** start **

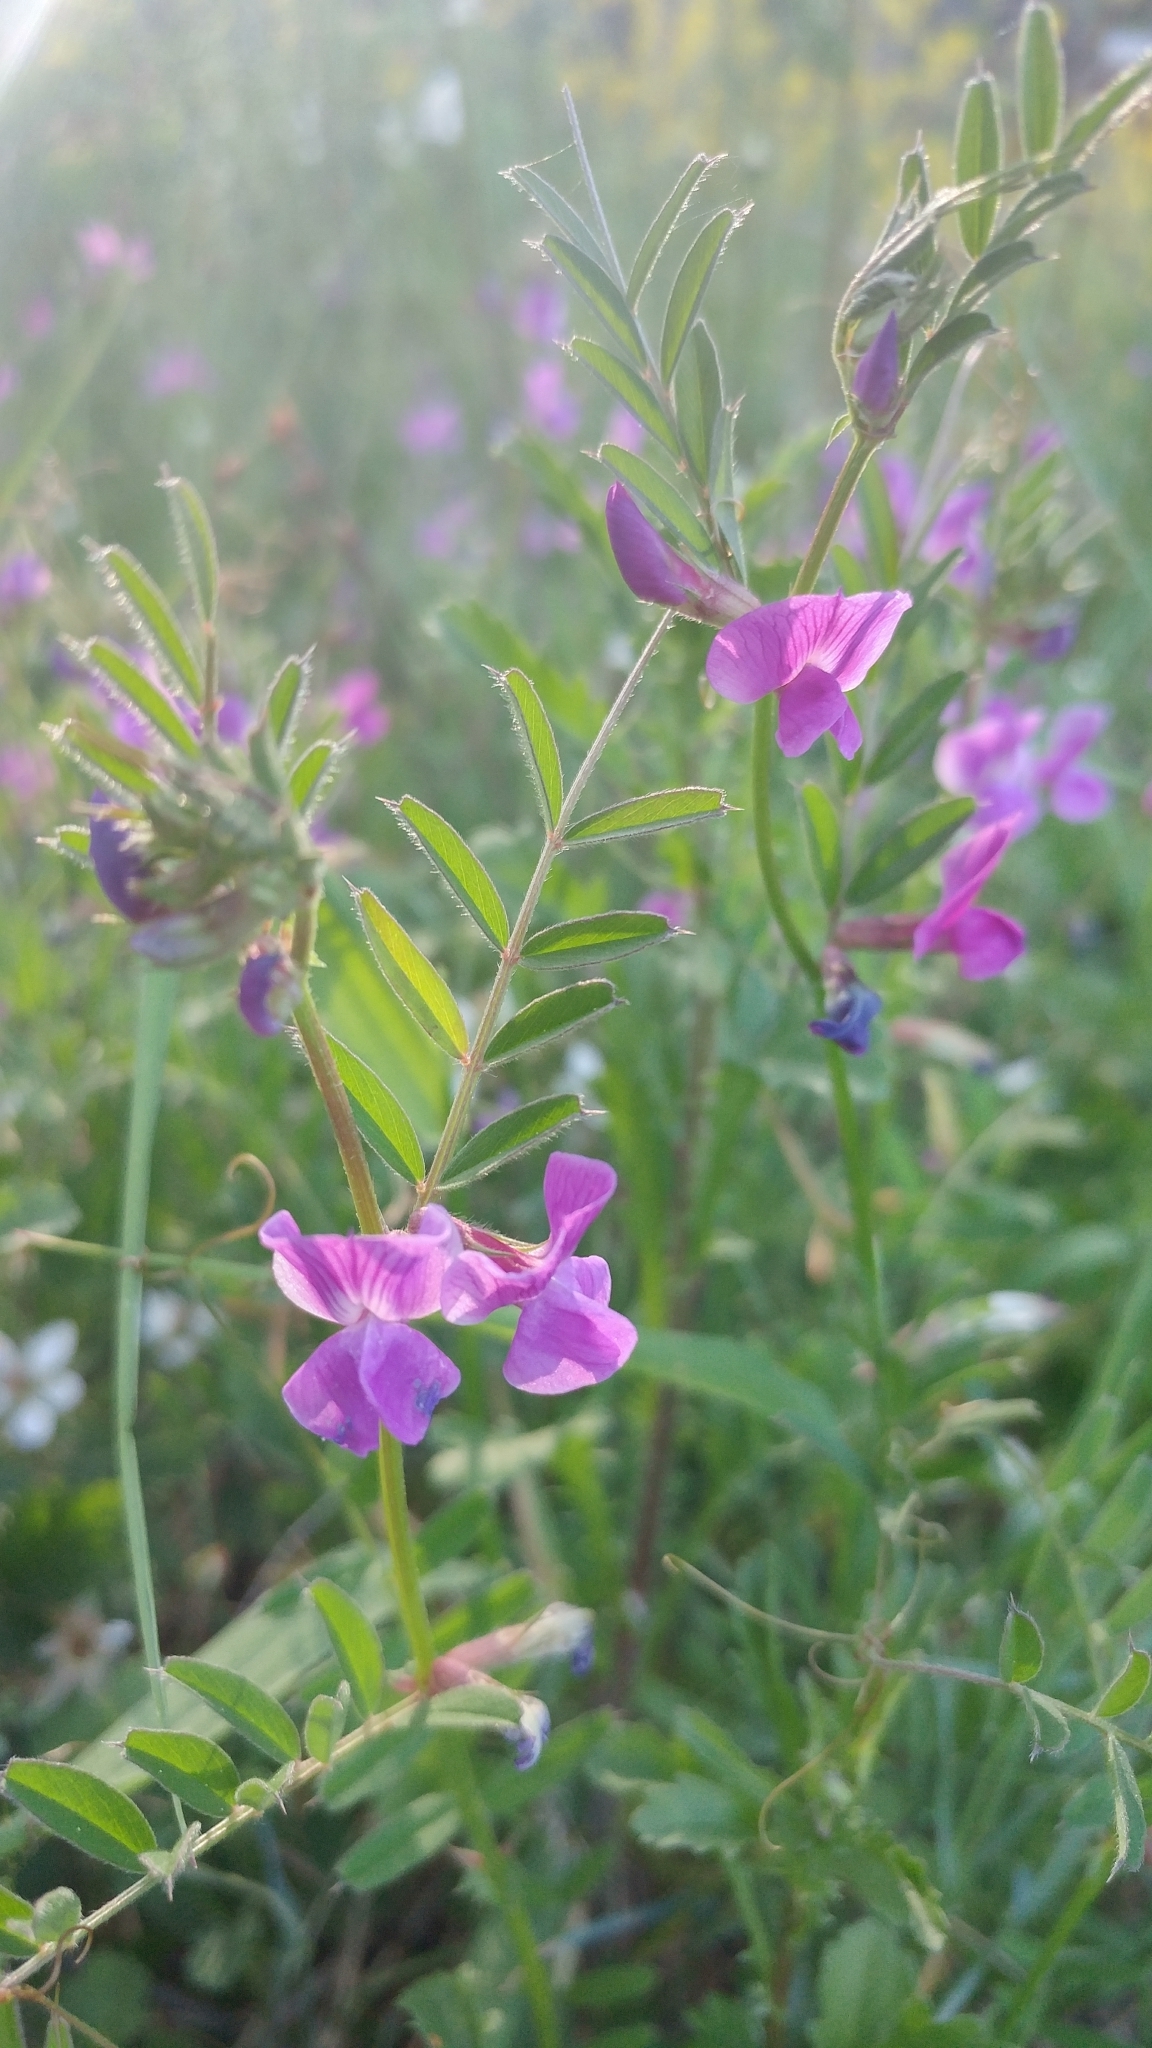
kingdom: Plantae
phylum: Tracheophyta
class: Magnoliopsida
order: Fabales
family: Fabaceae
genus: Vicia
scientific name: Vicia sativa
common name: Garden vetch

** end **
** start **

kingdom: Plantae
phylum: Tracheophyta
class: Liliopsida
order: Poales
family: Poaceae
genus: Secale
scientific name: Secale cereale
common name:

** end **

▶ _STATED TASK_
Please list every line above that contains the word "name".

▶ _THE RESULT_
scientific name: Vicia sativa
common name: Garden vetch
scientific name: Secale cereale
common name:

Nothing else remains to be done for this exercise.